▶ [読む文章]:
----

また、同様の理由により、上記廃水処理装置においては、酸供給装置は、廃水のpHが4以下、より好ましくはpHが3〜1.5の間、になるように酸を供給してpH調整を行い、アルカリ供給装置は、廃水のpHが4.5〜8の間、より好ましくはpHが4.5〜5.5の間、になるようにアルカリを供給してpH調整を行う。
【0011】
また、本発明の廃水処理方法は、酸供給工程において酸が供給された廃水中にガスを散気する散気工程を更に含むことを特徴としてもよい。また、本発明の廃水処理装置は、貯留槽に貯留された廃水中にガスを散気する散気装置を更に備えたことを特徴としてもよい。
【0012】
かかる方法及び装置によれば、散気工程において散気装置により廃水中にガスを散気させることで、廃水中から二酸化炭素に転化した炭酸根を効率よく放散除去することができる。特に本発明では、酸供給工程において酸供給装置により廃水中に酸を供給して廃水のpHを下げているため、廃水に含有される炭酸イオンや重炭酸イオン等の炭酸根の二酸化炭素への転化が促進されている。従って、廃水中にガスを散気させることで、廃水中から多くの炭酸根を二酸化炭素として放散除去することができる。その結果、紫外線照射装置内でヒドロキシラジカルと反応し、ヒドロキシラジカルの一部を有機物分解に寄与することなく消費せしめてしまう炭酸根を十分に除去することができる。
【0013】
また、本発明の廃水処理装置は、貯留槽内の廃水のpHを検知する第1の検知手段と、紫外線照射装置内の廃水のpHを検知する第2の検知手段と、第1及び第2の検知手段、酸供給装置及びアルカリ供給装置に接続されており、第1及び第2の検知手段により検知されたpHに基づいて酸供給装置より供給される酸の量およびアルカリ供給装置より供給されるアルカリの量を調整する制御手段とを更に備えたことを特徴としてもよい。このようにすれば、第1の検知手段により検知されたpHに基づいて、酸供給装置より廃水中に供給される酸の量を自動的に調節し、また第2の検知手段により検知されたpHに基づいて、アルカリ供給装置より廃水中に供給されるアルカリの量を自動的に調節することによって、廃水のpH調整の自動化を図ることができる。
【0014】
【発明の実施の形態】
以下、添付図面を参照して本発明の実施形態を説明する。なお、同一の要素には同一の符号を付し、重複する説明を省略する。

----

▶ [やってみよう]: 廃水処理についての文章を、最後の文の後から続けて書いてください。 この後の行は、ここでは使いません。

▶ [抜き出した資料]:
----

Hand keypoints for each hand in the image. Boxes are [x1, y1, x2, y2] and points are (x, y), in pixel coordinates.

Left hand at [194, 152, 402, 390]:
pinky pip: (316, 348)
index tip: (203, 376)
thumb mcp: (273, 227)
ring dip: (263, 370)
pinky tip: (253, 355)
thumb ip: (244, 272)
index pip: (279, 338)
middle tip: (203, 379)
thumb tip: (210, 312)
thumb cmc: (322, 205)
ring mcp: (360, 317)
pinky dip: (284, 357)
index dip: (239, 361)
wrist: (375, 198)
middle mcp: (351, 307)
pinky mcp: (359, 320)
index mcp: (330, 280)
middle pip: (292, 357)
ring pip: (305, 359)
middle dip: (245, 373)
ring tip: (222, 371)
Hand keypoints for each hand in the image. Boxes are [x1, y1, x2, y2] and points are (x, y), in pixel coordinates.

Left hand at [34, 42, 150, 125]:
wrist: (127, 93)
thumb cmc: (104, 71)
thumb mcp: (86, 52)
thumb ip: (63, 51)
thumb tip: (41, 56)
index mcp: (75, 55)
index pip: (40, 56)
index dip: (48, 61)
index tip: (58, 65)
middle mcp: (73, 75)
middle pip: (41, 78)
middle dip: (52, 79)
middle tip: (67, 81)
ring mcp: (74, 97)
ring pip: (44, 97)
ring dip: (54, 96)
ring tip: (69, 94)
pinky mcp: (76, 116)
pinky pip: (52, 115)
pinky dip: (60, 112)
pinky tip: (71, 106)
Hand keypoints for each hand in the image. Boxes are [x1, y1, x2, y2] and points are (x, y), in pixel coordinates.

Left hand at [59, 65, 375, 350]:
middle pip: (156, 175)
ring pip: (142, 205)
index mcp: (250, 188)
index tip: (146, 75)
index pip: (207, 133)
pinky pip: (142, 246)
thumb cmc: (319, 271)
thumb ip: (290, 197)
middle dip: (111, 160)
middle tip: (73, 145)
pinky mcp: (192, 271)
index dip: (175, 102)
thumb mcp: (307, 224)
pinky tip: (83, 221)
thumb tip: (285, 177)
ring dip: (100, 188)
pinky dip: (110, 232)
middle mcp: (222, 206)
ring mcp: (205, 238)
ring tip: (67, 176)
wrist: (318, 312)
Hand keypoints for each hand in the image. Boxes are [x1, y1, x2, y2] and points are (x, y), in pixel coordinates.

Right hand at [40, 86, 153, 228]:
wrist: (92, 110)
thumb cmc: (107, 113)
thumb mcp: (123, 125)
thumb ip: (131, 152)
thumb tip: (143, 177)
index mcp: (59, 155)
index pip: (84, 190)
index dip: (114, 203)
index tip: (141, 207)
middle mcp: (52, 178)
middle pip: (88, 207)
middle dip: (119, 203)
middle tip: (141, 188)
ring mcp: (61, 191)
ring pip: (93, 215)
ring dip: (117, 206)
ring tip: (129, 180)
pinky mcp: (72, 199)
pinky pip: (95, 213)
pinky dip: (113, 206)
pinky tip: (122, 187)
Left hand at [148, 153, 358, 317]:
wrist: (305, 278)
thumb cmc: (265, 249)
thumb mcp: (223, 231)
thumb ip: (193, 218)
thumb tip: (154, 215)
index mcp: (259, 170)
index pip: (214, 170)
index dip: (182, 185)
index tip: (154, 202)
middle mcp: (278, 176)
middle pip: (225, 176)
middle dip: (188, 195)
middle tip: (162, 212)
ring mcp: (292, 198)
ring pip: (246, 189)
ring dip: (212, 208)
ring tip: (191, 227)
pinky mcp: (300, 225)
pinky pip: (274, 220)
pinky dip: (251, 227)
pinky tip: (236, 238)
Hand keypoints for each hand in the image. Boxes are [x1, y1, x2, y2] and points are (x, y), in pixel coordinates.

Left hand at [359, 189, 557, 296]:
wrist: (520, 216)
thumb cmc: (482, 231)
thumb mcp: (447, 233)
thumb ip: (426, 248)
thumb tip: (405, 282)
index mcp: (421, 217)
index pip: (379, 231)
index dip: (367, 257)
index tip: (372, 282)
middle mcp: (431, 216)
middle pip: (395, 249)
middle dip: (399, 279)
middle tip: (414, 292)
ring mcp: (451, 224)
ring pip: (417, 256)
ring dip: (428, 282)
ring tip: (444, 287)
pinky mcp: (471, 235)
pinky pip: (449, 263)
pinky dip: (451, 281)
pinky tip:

----

▶ [解答例]:
【0015】
図1は、本発明の好適な実施形態にかかる廃水処理装置を概略的に示すフローシートである。図1に示す廃水処理装置10は、埋め立て地浸出水などの廃水から有機塩素系化合物などの有機物を除去する装置である。ここで、有機塩素系化合物としては、例えばクロロベンゼン類、クロロフェノール類等のダイオキシン類の前駆物質や、ポリ塩化ダイベンゾダイオキシン、ポリ塩化ジベンゾフラン、ポリ塩化ビフェニール等のダイオキシン類が挙げられる。
【0016】
図1に示すように、廃水処理装置10は、原水(廃水)を被処理水11として貯留してpH調整を行うための貯留槽12を備えている。貯留槽12には、原水源(図示しない)から延びるラインL0が接続され、ラインL0を通して原水が貯留槽12内に導入されるようになっている。
【0017】
また、貯留槽12には散気ガスラインL1が接続されている。散気ガスラインL1の一端はガスを収容するガス源(図示しない)に接続され、他端は貯留槽12の下方側面を貫通して貯留槽12内の散気管13に接続されている。そして、散気ガスラインL1の途中に設けられたブロワ14を作動させることにより貯留槽12内の被処理水11にガスが散気されるようになっている。このガスは、被処理水11中の炭酸根(炭酸イオン、重炭酸イオン等)が転化して生成された二酸化炭素を気相へ放散させることができるものならいずれのものでもよく、例えば空気や窒素ガスが挙げられる。
【0018】
また、貯留槽12には、酸供給ラインL2を介して酸供給装置15が接続されている。この酸供給装置15より被処理水11に供給される酸とは、被処理水11のpHを下げることができる酸性薬剤を指し、例えば塩酸や硫酸が挙げられる。
【0019】
また、貯留槽12の下部からは輸送ラインL3が延設され、紫外線照射装置(以下、「UV照射装置」という。)16と接続されている。輸送ラインL3の途中には吸引ポンプ17が配設されており、その吸引力によりpH調整された被処理水11が貯留槽12からUV照射装置16に向けて輸送されるようになっている。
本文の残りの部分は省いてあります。